Why China’s support for Europe comes with a caveat…

June 17, 2011

Investors are breathing a sigh of relief that it looks like Germany, France and the ECB are singing from the same hymn sheet about a long-term solution to the Greek debt crisis. But while most people think that the key to Athens’ fate is held by Europe’s powerbrokers in the core, there is another fulcrum of support that is vital for the survival of the euro.

That is China. The Asian powerhouse has been steadfast in its support for the Eurozone since the onset of the crisis. It purchased a significant amount of EUR440bn EFSF rescue facility that started auctioning bonds earlier this year. Although it is difficult to clarify how large its European debt holdings actually are since this data isn’t published by China’s Sovereign Wealth Fund, it is thought to include Greek, Portuguese and Spanish bonds.

The relationship is so strong that Chinese authorities are making a visit to Europe next week, possibly a sign they will continue to support their largest trading partner.

However, while this is a mutually beneficial relationship: Europe gets financing while China can diversify its vast reserves out of the US dollar, the Chinese  are not passive investors. Last week China’s central bank sent out a warning note to the currency bloc’s leaders.

In no uncertain terms it said that the efforts so far to contain the crisis have not been enough and “the root cause that triggered the sovereign debt crisis has not been resolved.” The lack of resolution, it said, was eating away at market confidence and threatened to cause the debt crisis currently enveloping Greece to spread.

The impact of the Chinese support for the currency bloc cannot be underestimated. Back in January when it first announced its pledge to purchase EFSF bonds, the euro was lingering below 1.3000 versus the dollar.

Chinese participation in Europe’s bond auction was a green light to buy the euro, and since then it has rallied more than ten big figures against the dollar and 5 big figures versus the pound. While we don’t know how large China’s holdings of European debt actually are, its involvement must have contributed to the change in investor sentiment towards the euro.

Added to this, even as things in Greece seemed to reach a climax last week and rioters took to the streets in Athens, the single currency didn’t collapse below 1.4000. This suggests that investors were confident that Europe’s leaders would ride to the rescue once again. But Europe can’t do this alone. There can be no rescue of Greece without China – hence the visit of Chinese Premier Wen Jiabao to the continent from 24-28 June, which is a potent symbol of Chinese support for its largest trading partner at a critical moment in its history.
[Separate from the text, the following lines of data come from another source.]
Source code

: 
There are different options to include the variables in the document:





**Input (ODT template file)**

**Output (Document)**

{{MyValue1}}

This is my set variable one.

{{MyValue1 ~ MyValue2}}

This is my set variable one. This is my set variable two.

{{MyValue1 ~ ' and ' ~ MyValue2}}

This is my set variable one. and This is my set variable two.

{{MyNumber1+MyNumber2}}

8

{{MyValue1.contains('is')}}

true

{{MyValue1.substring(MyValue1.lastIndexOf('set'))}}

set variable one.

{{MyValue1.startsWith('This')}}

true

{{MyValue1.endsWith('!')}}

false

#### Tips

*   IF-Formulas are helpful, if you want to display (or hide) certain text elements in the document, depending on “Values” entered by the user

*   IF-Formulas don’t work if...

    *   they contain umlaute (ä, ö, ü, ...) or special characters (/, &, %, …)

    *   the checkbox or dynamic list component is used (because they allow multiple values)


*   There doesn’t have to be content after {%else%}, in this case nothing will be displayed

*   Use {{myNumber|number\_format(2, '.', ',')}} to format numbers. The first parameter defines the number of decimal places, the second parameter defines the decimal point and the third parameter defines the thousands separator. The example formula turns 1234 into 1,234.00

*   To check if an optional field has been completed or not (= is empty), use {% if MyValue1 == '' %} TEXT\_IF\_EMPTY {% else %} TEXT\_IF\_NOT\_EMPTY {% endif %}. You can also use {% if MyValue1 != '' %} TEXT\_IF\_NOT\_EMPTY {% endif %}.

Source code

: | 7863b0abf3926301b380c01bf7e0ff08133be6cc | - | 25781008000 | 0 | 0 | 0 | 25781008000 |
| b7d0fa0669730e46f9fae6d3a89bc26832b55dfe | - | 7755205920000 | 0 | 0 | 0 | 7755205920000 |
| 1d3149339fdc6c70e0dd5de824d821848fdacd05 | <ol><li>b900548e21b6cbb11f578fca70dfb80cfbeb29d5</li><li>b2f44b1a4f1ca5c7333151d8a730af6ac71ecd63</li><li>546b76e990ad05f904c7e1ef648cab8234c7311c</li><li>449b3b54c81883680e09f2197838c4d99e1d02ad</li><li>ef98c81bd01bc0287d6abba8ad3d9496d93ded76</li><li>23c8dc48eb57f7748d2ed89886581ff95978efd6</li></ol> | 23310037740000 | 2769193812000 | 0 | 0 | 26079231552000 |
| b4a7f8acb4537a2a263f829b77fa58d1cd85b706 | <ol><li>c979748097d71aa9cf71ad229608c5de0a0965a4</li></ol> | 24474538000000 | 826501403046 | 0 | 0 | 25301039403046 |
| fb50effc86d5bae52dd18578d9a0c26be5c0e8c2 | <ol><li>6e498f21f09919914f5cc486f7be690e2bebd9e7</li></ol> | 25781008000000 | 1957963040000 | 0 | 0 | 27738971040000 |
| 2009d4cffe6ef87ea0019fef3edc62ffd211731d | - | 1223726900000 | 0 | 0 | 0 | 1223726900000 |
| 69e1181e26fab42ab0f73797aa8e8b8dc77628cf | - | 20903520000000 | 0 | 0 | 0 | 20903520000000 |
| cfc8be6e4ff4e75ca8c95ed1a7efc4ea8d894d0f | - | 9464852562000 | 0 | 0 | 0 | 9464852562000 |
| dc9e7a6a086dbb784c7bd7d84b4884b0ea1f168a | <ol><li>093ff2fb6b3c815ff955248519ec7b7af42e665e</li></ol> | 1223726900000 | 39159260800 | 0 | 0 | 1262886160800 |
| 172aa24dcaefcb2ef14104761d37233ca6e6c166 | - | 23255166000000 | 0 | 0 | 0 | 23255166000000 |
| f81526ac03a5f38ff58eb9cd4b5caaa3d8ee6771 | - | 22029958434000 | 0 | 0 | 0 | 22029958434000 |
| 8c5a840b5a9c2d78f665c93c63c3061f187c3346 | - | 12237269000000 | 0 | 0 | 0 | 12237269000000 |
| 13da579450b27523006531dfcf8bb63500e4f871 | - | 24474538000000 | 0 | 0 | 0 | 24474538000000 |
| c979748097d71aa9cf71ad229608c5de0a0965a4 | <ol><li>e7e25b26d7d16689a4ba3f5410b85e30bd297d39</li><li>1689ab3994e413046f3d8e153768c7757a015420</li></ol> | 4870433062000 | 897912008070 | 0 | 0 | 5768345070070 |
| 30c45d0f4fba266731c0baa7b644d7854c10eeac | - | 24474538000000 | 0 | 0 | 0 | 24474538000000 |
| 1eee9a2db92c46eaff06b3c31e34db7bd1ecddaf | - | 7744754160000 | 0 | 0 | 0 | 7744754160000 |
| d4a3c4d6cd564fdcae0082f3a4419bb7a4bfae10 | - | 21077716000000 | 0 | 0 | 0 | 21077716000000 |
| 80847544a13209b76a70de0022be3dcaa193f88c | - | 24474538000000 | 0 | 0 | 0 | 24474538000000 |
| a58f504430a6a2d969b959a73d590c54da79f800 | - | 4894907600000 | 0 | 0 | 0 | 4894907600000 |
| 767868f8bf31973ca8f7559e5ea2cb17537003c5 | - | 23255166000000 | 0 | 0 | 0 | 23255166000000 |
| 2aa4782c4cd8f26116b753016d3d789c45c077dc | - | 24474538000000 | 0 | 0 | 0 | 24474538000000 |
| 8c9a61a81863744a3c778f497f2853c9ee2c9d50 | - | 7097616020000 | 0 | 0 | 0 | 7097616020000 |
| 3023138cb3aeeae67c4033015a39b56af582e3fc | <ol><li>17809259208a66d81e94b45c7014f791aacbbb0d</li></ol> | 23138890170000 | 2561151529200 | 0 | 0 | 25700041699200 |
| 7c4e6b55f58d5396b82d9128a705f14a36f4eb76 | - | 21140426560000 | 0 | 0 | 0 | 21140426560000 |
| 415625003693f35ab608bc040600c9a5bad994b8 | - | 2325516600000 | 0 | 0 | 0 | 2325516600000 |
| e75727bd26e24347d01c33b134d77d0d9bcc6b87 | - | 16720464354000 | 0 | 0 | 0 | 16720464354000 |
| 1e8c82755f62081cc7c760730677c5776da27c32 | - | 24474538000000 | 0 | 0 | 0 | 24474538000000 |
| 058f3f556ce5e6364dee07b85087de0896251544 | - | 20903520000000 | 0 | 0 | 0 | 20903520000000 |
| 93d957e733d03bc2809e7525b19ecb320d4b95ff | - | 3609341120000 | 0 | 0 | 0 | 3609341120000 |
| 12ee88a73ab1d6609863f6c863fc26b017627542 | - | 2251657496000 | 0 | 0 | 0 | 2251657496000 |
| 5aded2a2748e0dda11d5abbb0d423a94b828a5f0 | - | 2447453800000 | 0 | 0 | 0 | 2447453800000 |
But it is no wonder that China is voicing its concern that firstly, a long-term solution to the sovereign debt crisis is still elusive and secondly, that debt levels are only getting worse. While China is willing to prop up Europe during this crisis it might not be for the next one.

The bigger crisis that lies ahead is the entitlements crisis. Europe’s rapidly weakening demographics and the pensions and medical expense that goes with that could eventually bankrupt the entire currency bloc. China is notoriously long-term in its investment profile and in the next 20/30 years, without serious reform, Europe will be in trouble.

China wants reforms in Europe today to manage the crisis of tomorrow and if EU leaders don’t get that then they can kiss good bye to Chinese support in the long-term, leaving the euro in no-man’s land.